■ **PASSAGE TO READ**:
────────────────────

But sometimes the identity of a study's sponsors can shed some light on the question of credibility. Do the people paying for the study have pre-existing positions? Or a financial stake in the eventual outcome? Too often, so-called independent studies merely justify the positions of the people writing the checks.
In this case, each study's findings supports the interests of the sponsors. The anti-nuclear group Physicians for Social Responsibility paid for the study that argues for shutting down the reactor.
The group wants to close the Columbia Generating Station for safety reasons. The economic study expands its arsenal in the war it is waging against nuclear power.
The other study, which found significant savings from continued operations, was paid for by Energy Northwest, the reactor's operator.
Deciding which study is less credible based solely on which one best supports the interests of its sponsor doesn't help much in this case. It's a wash.
Another way to gauge credibility is to consider the reputations of the experts conducting the study, but that isn't a helpful approach in this case.
McCullough Research in Portland prepared the report for Physicians for Social Responsibility. Energy Northwest's report was prepared by Cambridge Energy Research Associates in Massachusetts.
Both firms are respected in the energy field. Neither can be dismissed as second rate.
But too much about the Physicians for Social Responsibility study smells fishy to us.
The report commissioned by PSR does not take into account the costs to build a natural-gas power plant to replace the Columbia Generating Station, only the cost of operating and producing electricity at existing plants, Lawrence Makovich, one of four contributors to the CERA report, told Herald reporter Annette Cary.
McCullough denies that, but when CERA factored in construction costs, keeping the reactor was clearly the cheaper alternative.
In any case, McCullough's findings depend on assumptions about the cost of natural gas and other alternative energy sources over the next 20 years.
But the energy market is volatile, and projections decades into the future may not hold. The cost of natural gas in the Northwest since 2000 has been more than three times higher at its peak than recent lows, according to the CERA report.
Continuing to operate the Columbia Generating Station is not only economical, it helps manage risk for Northwest ratepayers, providing predictable rates, the report concluded.
But PSR's objections to nuclear energy aren't really about money.

────────────────────

■ **RAW DATA**:
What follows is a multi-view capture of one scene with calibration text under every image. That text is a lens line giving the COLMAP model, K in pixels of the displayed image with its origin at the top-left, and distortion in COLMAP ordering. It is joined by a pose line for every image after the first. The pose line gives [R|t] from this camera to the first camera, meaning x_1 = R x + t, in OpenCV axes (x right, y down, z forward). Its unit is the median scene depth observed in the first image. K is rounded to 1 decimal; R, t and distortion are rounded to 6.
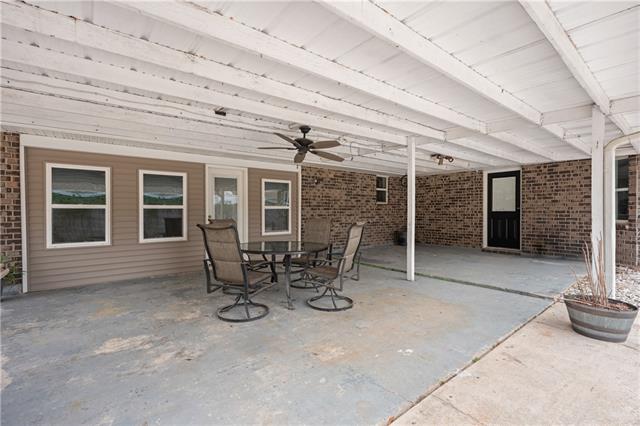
lens RADIAL K [[294.3, 0, 320.0], [0, 294.3, 213.0], [0, 0, 1]] dist [-0.017962, 0.000336]
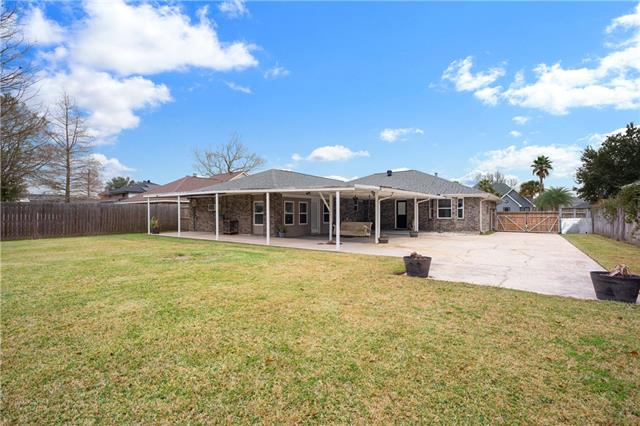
lens RADIAL K [[312.4, 0, 320.0], [0, 312.4, 213.0], [0, 0, 1]] dist [-0.000039, -0.000004]
pose [[0.963376, -0.000351, 0.268155, -0.854432], [0.005188, 0.999836, -0.017331, 0.023670], [-0.268105, 0.018088, 0.963220, -1.540872]]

────────────────────

■ **SET OF TASKS**:
1. According to the editorial about the Columbia Generating Station, which firm prepared the report paid for by Energy Northwest?
2. Carry on writing the editorial about the Columbia Generating Station studies from its final sentence.
The data has no connection to the editorial about the Columbia Generating Station.

■ **OUTPUTS BY TASK**:
1. Cambridge Energy Research Associates in Massachusetts prepared it.

2.
"The report supposedly is an economic argument that gas is cheaper than nuclear, which it is at present by a very small amount," wrote James Conca, director of Columbia Basin College's Center for Laboratory Sciences.
"But if economics were the main substance, then I don't see why the report doesn't recommend phasing out wind and solar which are many times more costly than nuclear or gas," Conca continued in his analysis for Forbes.com.
The answer is simple enough. The study isn't motivated by economics but by PSR's anti-nuclear bent.
The economics aren't that impressive when considered at the household level. If the reactor had been shut down and replaced with natural gas, cost savings would have varied among Northwest ratepayers, but a Benton PUD customer would have saved about $45 in 2013, the McCullough report said.
Of course, ratepayers probably aren't paying an extra $45 a year by using CGS instead of natural gas. But even if the higher cost estimate is accurate, ratepayers are getting a good deal. For $45 they got a stable power supply, because the reactor can fill any demand that wind or hydro can't meet.
Ratepayers also get an environmental benefit for their $45.
The CERA report estimates that replacing the reactor's energy production with other sources would put an extra 60 million metric tons of carbon dioxide into the atmosphere over the next 20 years.
PSR has failed to make its case. Shutting down a reliable source of energy -- which produces enough electricity to power the city of Seattle -- doesn't make economic sense.
Given Energy Northwest's production record, there's no case to shut it down for safety concerns either.